Les conflits mémoriels ne cessent de faire l’actualité. Dernier en date, la reconnaissance par le Président de la République de la responsabilité de la France dans la mort d’Ali Boumendjel en 1957.


Une décision qui fait suite à la remise, en janvier 2021, par Benjamin Stora à Emmanuel Macron, d’un rapport pour une «réconciliation mémorielle» entre la France et l’Algérie. Un rapport pour lequel l’historien Éric Anceau se montre plus critique. S’il faut «reconnaître les tortures menées par l’armée française», admet l’historien, cela ne doit pas se faire «en occultant la responsabilité de l’autre camp».

Une montée des conflits mémoriels qui questionne la capacité pour la France à structurer une mémoire collective apaisée. L’abandon du roman national, gommant les imperfections de l’histoire au nom de la cohésion nationale, n’est-il pas risqué à l’heure de la «concurrence mémorielle»? «Je ne crois pas au roman national, mais au récit national», nuance Éric Anceau.

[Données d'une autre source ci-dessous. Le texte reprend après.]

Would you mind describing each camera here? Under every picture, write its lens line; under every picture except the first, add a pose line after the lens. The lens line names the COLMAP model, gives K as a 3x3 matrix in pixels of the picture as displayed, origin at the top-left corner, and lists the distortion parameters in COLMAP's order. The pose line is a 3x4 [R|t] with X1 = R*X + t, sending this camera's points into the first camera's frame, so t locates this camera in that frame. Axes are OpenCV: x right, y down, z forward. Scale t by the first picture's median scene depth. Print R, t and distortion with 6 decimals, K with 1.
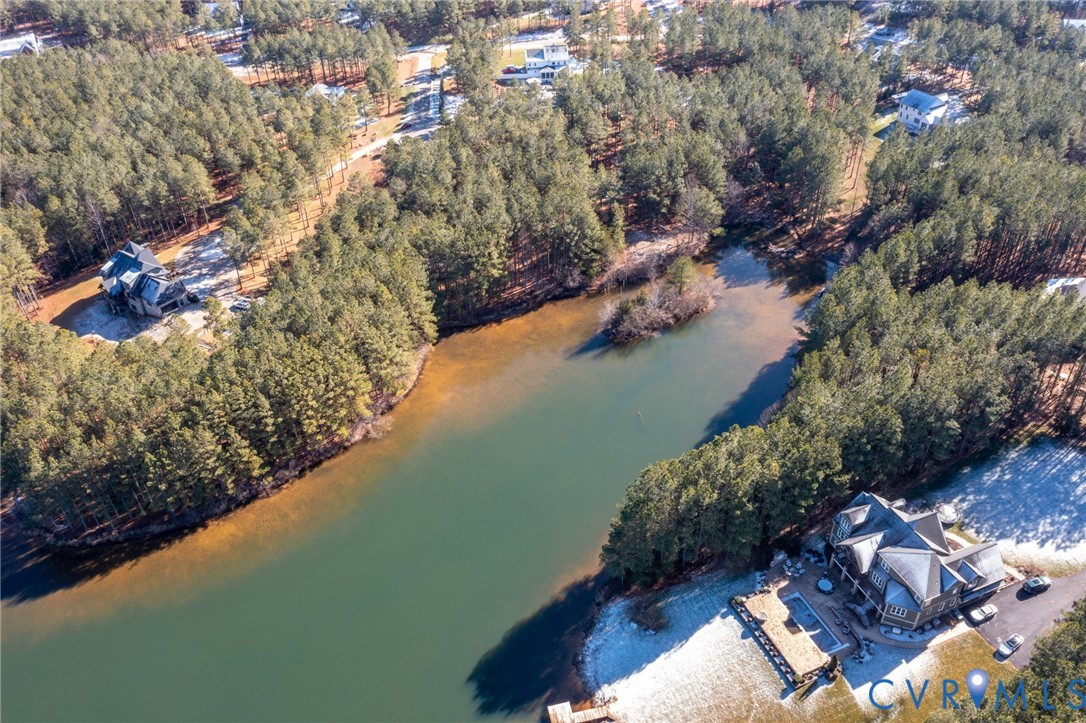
lens RADIAL K [[864.2, 0, 541.3], [0, 864.2, 372.3], [0, 0, 1]] dist [-0.004682, 0.004728]
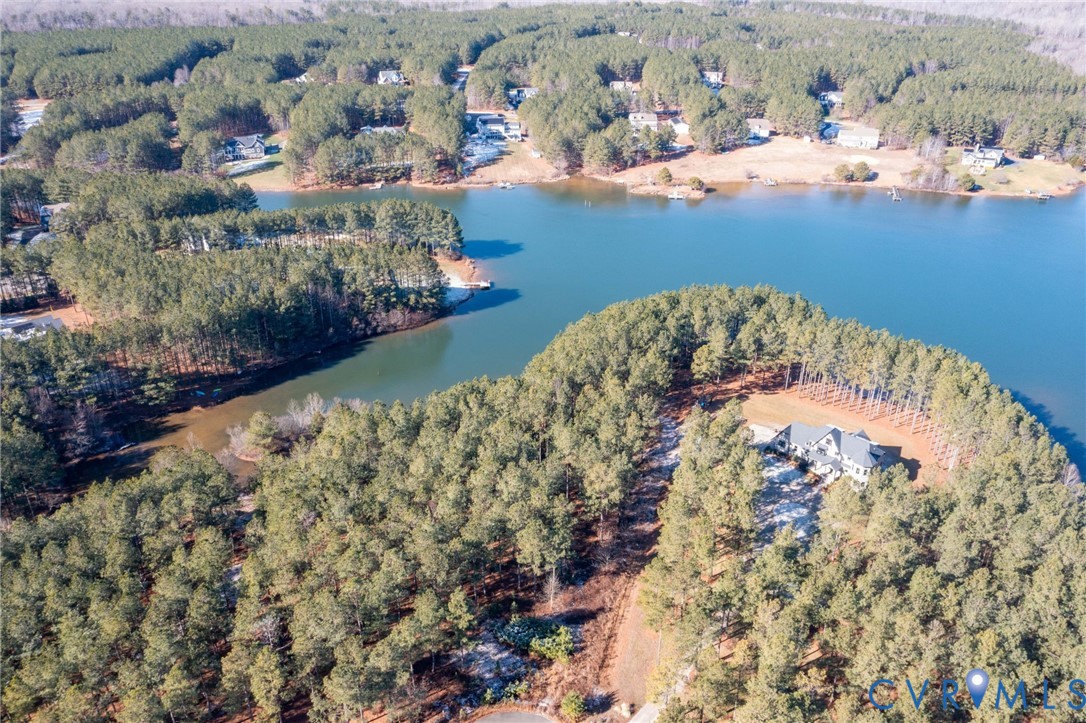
lens RADIAL K [[864.2, 0, 540.3], [0, 864.2, 361.9], [0, 0, 1]] dist [-0.004682, 0.004728]
pose [[-0.991228, -0.036569, 0.127006, -0.257838], [0.098155, 0.439834, 0.892699, -0.952970], [-0.088507, 0.897334, -0.432386, 1.284211]]
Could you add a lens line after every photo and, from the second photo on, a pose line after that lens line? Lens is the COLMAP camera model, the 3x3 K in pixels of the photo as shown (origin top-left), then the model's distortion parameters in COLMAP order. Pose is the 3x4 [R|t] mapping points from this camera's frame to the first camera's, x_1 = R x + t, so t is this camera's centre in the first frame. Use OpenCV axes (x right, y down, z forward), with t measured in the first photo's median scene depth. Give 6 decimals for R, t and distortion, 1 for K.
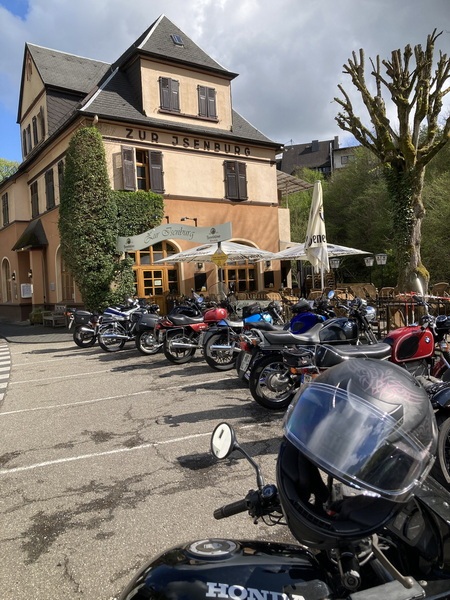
lens RADIAL K [[491.0, 0, 225.0], [0, 491.0, 300.0], [0, 0, 1]] dist [0.006381, 0.006447]
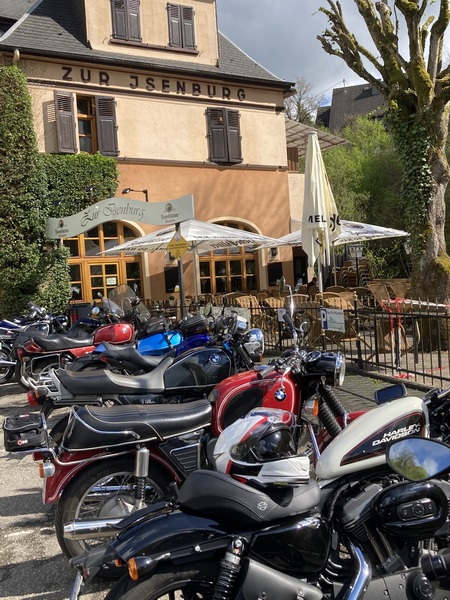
lens RADIAL K [[657.9, 0, 225.0], [0, 657.9, 300.0], [0, 0, 1]] dist [0.012269, -0.023531]
pose [[0.997834, -0.009978, -0.065018, 0.091052], [0.010064, 0.999949, 0.001004, -0.007032], [0.065005, -0.001656, 0.997884, 0.053879]]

«Le roman national est une lecture partisane des choses et, j’ose le mot, dangereuse. Il faut naviguer entre ces deux écueils que sont le roman national d’une part et la cancel culture de l’autre, et arriver à tracer un chemin en commun», précise-t-il.

Déformer l’histoire pour susciter un élan national a pu se justifier au cours de certaines périodes précises, selon notre intervenant. Lors des débuts de la IIIe République ou à la sortie de la Seconde Guerre mondiale, par exemple. Ce ne serait plus le cas, au risque de «fracturer plus encore ces chapelles et ces mémoires concurrentielles». «La France n’a pas pour autant à rougir de son passé», conclut-il.